# Family of equicontinuous functions on compact set

1. Nov 19, 2013

### mahler1

The problem statement, all variables and given/known data.

Let $X$ be a compact metric space. Prove that if $\mathcal F \subset X$ is a family of equicontinuous functions $f:X \to Y \implies \mathcal F$ is uniformly equicontinuous.

The attempt at a solution.

What I want to prove is that given $\epsilon>0$ there exists $\delta>0$: if $d_X(x,y)<\delta \implies \forall f \in \mathcal F d_Y(f(x),f(y))<\epsilon$. I know that for an arbitrary $x_0 \in X$ and a given $\epsilon$ I can find $\delta$. I also know that $X$ is compact. I think I should write $X$ as a union of open covers involving something with the $\delta$ that works for each point $x_0$, then extract a finite subcover (I would have finite $\delta$'s) and take the minimum of those deltas. I got stuck trying to find the proper union of open covers.

2. Nov 19, 2013

### pasmith

Let $x \in X$ and $y \in X$ be such that $d_X(x,y) < \delta$. You want to show $d_Y(f(x),f(y)) < \epsilon$. You have a finite subcover by open balls so there must exist some $z \in X$ such that $x \in B(z,r(z))$ for some ball $B(z,r(z))$ in the subcover, and the triangle inequality will then give you a bound for $d_X(y,z)$. You can then, by appropriate choice of $\delta$ and $r(z)$, ensure that you have bounds on $d_Y(f(x),f(z))$ and $d_Y(f(y),f(z))$, and a further application of the triangle inequality will give a bound on $d_Y(f(x),f(y))$.

3. Nov 19, 2013

### mahler1

Let $\epsilon>0$, I know that for each $x \in X$, there exists $\delta_x$: if $y \in B_X(x,\delta_x) \implies \forall f \in \mathcal F d_Y(f(x),f(y))<\frac {\epsilon} {2}$. If $y,z \in B(x,\delta_x) \implies d_Y(f(y),f(z)<\epsilon$. I can write $X$ as $X=\bigcup_{x \in X} B_X(x,\delta_x)$, which is an open cover of $X$. By hypothesis, there exists $\delta>0$ a Lebesgue number for this open cover. This means that for any $y,z$ such that $d(y,z)<\delta \implies y,z \in B_X(x,\delta_x)$ for some $x \in X \implies d_Y(f(y),f(z))<\epsilon$, this proves $\mathcal F$ is uniformly equicontinuous.
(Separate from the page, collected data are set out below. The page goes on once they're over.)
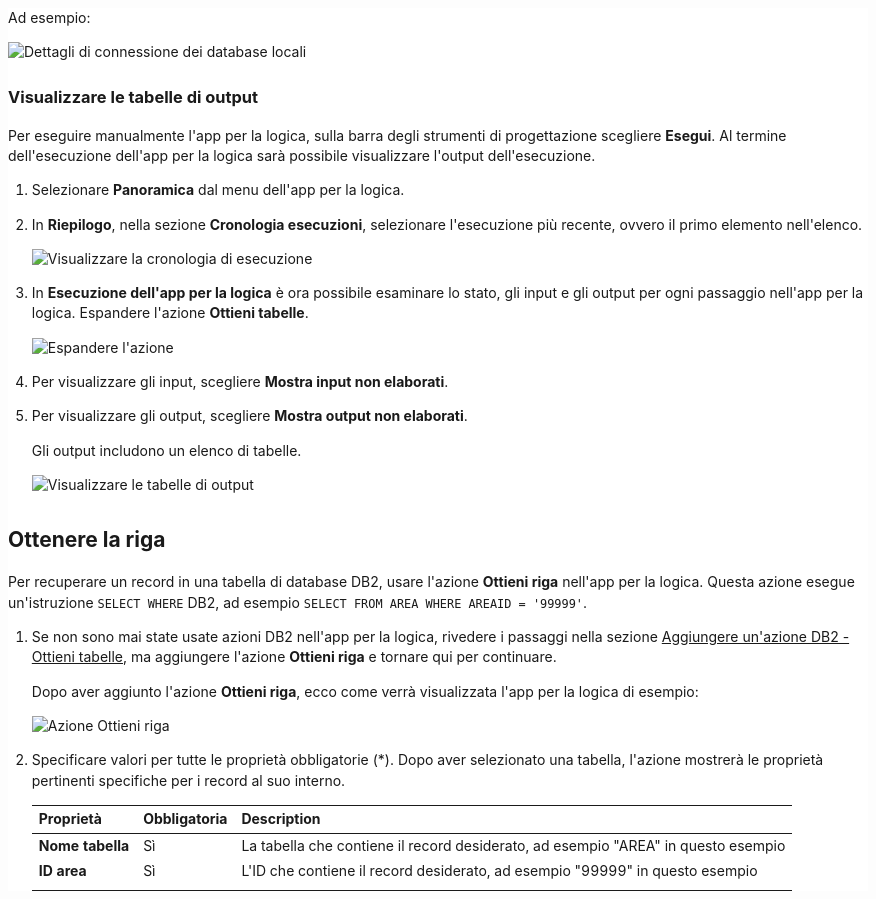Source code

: Ad esempio:

![Dettagli di connessione dei database locali](./media/connectors-create-api-db2/create-db2-on-premises-connection.png)

### <a name="view-output-tables"></a>Visualizzare le tabelle di output

Per eseguire manualmente l'app per la logica, sulla barra degli strumenti di progettazione scegliere **Esegui**. Al termine dell'esecuzione dell'app per la logica sarà possibile visualizzare l'output dell'esecuzione.

1. Selezionare **Panoramica** dal menu dell'app per la logica.

1. In **Riepilogo**, nella sezione **Cronologia esecuzioni**, selezionare l'esecuzione più recente, ovvero il primo elemento nell'elenco.

   ![Visualizzare la cronologia di esecuzione](./media/connectors-create-api-db2/run-history.png)

1. In **Esecuzione dell'app per la logica** è ora possibile esaminare lo stato, gli input e gli output per ogni passaggio nell'app per la logica.
Espandere l'azione **Ottieni tabelle**.

   ![Espandere l'azione](./media/connectors-create-api-db2/expand-action-step.png)

1. Per visualizzare gli input, scegliere **Mostra input non elaborati**.

1. Per visualizzare gli output, scegliere **Mostra output non elaborati**.

   Gli output includono un elenco di tabelle.

   ![Visualizzare le tabelle di output](./media/connectors-create-api-db2/db2-connector-get-tables-outputs.png)

## <a name="get-row"></a>Ottenere la riga

Per recuperare un record in una tabella di database DB2, usare l'azione **Ottieni riga** nell'app per la logica. Questa azione esegue un'istruzione `SELECT WHERE` DB2, ad esempio `SELECT FROM AREA WHERE AREAID = '99999'`.

1. Se non sono mai state usate azioni DB2 nell'app per la logica, rivedere i passaggi nella sezione [Aggiungere un'azione DB2 - Ottieni tabelle](#add-db2-action), ma aggiungere l'azione **Ottieni riga** e tornare qui per continuare.

   Dopo aver aggiunto l'azione **Ottieni riga**, ecco come verrà visualizzata l'app per la logica di esempio:

   ![Azione Ottieni riga](./media/connectors-create-api-db2/db2-get-row-action.png)

1. Specificare valori per tutte le proprietà obbligatorie (*). Dopo aver selezionato una tabella, l'azione mostrerà le proprietà pertinenti specifiche per i record al suo interno.

   | Proprietà | Obbligatoria | Description |
   |----------|----------|-------------|
   | **Nome tabella** | Sì | La tabella che contiene il record desiderato, ad esempio "AREA" in questo esempio |
   | **ID area** | Sì | L'ID che contiene il record desiderato, ad esempio "99999" in questo esempio |
   ||||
I know you've suggested me to get a finite subcover but I've tried to to that before and I didn't know how to get the appropiate $\delta$, I am still thinking how could I solve it without using the Lebesgue number.

4. Nov 20, 2013

### pasmith

So far so good.

In my earlier post, I suggested that you look at a finite subcover obtained from the open cover $\{ B(x, r(x)) : x \in X\}$. Thus there exists a finite $Z \subset X$ such that $\{ B(z, r(z)) : z \in Z \}$ is an open cover of $X$.

The entire point of the construction is that we obtain a finite set of radii of covering balls, which allows us to take
$$\delta = \min \{ r(z) : z \in Z \} > 0$$
and it remains to choose $r(z) > 0$.

If $x \in B(z,r(z))$ and $d_X(x,y) < \delta \leq r(z)$ then the triangle inequality will give a bound on $d_X(y,z)$ in terms of $r(z)$. Your aim is to ensure that $d_X(y,z) < \delta_z$.